▶ **Exercise details**
Read the data below. Every line holding the string "subsubsection" must be copied.

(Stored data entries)
○ ○ ○ ○ ○

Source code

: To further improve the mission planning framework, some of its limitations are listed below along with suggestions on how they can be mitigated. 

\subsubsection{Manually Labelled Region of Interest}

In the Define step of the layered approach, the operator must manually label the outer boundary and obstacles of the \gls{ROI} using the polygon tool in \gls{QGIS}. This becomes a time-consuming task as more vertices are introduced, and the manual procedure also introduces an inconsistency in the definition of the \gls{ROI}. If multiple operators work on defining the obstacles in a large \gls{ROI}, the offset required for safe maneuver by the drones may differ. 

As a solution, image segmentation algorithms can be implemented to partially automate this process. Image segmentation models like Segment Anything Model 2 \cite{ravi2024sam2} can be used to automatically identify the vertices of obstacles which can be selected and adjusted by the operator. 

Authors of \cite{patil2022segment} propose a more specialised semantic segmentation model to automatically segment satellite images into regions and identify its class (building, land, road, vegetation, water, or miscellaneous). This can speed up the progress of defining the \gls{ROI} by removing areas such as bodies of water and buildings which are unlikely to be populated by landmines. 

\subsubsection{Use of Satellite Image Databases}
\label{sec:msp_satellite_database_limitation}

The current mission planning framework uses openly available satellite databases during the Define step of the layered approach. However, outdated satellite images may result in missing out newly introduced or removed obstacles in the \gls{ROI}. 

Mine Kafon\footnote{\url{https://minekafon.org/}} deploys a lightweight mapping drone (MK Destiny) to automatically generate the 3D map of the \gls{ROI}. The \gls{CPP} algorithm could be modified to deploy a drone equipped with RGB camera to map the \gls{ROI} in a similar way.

○ ○ ○ ○ ○

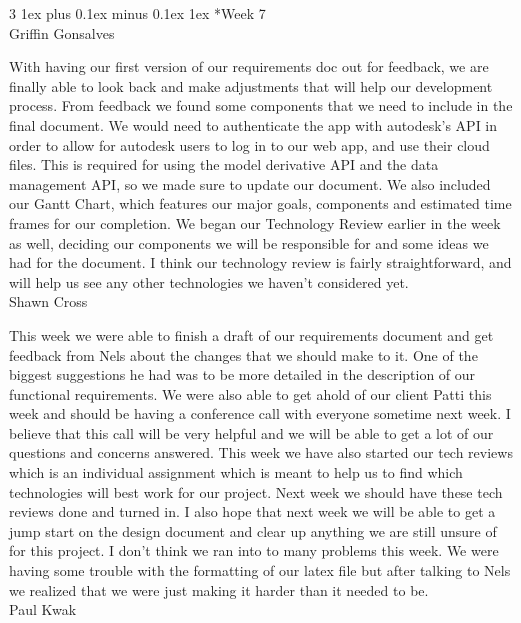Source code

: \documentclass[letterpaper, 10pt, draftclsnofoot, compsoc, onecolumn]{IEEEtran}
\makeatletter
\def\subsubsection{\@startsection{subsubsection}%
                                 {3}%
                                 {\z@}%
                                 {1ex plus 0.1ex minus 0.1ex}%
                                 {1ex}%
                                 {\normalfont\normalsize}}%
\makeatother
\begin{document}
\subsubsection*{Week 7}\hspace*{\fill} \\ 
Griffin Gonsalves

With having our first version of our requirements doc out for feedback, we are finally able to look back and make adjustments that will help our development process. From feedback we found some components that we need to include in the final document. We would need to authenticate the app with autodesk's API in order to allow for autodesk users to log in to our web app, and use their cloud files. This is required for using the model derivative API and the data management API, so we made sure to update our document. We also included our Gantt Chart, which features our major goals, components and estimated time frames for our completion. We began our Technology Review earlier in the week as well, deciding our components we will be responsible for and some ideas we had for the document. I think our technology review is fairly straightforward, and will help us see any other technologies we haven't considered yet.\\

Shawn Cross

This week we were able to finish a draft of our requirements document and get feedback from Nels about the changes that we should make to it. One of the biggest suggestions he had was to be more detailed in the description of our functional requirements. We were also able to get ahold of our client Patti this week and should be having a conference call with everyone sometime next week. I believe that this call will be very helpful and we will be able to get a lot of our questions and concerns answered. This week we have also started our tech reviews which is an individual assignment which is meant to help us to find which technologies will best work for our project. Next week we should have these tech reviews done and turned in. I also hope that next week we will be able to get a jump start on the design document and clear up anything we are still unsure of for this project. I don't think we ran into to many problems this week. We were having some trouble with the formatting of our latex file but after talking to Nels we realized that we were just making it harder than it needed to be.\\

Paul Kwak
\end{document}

○ ○ ○ ○ ○

▶ **Your solution**
\subsubsection{Manually Labelled Region of Interest}
\subsubsection{Use of Satellite Image Databases}
\def\subsubsection{\@startsection{subsubsection}%
\subsubsection*{Week 7}\hspace*{\fill} \\ 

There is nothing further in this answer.